Syrian Forces Attack Rebel Stronghold Near Palace

Source: New York Times

A large armored contingent of Syria’s elite Republican Guard stormed a western Damascus suburb near the presidential palace on Friday, residents and antigovernment activists said, bringing intense combat with insurgents unusually close to the doorstep of the embattled Syrian leadership.

Abu Mohammed, the Qudsaya resident, said that three months ago the president had sent senior Republican Guard officers to negotiate with the people of Qudsaya and Hameh, a neighboring area where fighting also flared on Friday. He said an agreement had been reached that neither security forces nor insurgents would enter the area.

“The agreement was good for both sides; there was no arresting, no killing and no shabiha,” he said, referring to pro-government militias.
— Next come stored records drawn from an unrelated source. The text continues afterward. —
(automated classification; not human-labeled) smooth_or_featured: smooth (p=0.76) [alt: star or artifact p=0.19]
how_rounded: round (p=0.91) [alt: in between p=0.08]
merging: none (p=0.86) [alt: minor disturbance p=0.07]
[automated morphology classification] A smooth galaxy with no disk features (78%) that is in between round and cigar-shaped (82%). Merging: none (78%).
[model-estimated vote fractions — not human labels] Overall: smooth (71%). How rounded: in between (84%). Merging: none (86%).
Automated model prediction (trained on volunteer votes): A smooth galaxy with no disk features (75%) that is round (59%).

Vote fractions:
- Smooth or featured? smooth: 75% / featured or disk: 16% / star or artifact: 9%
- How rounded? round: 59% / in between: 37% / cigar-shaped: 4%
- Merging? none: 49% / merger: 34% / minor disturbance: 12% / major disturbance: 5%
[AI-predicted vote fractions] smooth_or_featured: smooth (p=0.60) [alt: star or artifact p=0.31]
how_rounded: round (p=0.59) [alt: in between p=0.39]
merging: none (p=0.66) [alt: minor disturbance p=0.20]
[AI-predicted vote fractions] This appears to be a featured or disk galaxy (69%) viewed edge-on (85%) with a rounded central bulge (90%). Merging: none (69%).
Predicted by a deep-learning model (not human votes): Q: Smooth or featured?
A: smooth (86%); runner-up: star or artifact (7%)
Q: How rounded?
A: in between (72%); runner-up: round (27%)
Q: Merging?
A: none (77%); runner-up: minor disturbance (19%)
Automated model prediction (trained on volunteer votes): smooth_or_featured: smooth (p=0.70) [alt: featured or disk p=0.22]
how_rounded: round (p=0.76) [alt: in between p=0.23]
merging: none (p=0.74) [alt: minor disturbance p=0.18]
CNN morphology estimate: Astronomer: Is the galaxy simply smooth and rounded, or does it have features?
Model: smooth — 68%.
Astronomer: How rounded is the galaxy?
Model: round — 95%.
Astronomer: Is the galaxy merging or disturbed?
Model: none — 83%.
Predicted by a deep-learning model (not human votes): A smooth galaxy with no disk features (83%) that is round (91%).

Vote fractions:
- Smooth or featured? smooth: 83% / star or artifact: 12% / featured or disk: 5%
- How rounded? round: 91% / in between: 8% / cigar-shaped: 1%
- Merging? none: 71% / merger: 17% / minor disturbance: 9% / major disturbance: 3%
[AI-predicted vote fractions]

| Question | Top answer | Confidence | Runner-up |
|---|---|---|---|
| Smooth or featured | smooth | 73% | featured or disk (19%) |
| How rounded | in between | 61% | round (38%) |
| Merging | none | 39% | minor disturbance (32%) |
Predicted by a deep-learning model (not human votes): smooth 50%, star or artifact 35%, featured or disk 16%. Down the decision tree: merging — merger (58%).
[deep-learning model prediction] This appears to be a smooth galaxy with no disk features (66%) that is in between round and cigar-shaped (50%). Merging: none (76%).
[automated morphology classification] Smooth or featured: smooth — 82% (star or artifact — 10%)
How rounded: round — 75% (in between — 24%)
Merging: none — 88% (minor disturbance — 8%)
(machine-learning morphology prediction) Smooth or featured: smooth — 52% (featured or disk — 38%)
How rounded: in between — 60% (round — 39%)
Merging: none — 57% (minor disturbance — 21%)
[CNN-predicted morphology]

But recently, he said, shabiha from the president’s Alawite minority had violated the truce by killing three young men and attacking women, so residents sought protection from rebels, who began attacking government checkpoints. The government has shelled the area since Tuesday, according to residents and video posted by activists.

Antigovernment activists reported that security forces, led by 4,000 Republican Guard forces, stormed the Qudsaya area with artillery and tanks.

Read more: http://www.nytimes.com/2012/10/06/world/middleeast/syria.html?pagewanted=all



The fighting detailed here is in the Damascus area in the south. The article also cites continued shelling and bombing of Homs in the center of Syria. And, of course, there is heavy fighting in Aleppo in the the north and further east near the border with Turkey.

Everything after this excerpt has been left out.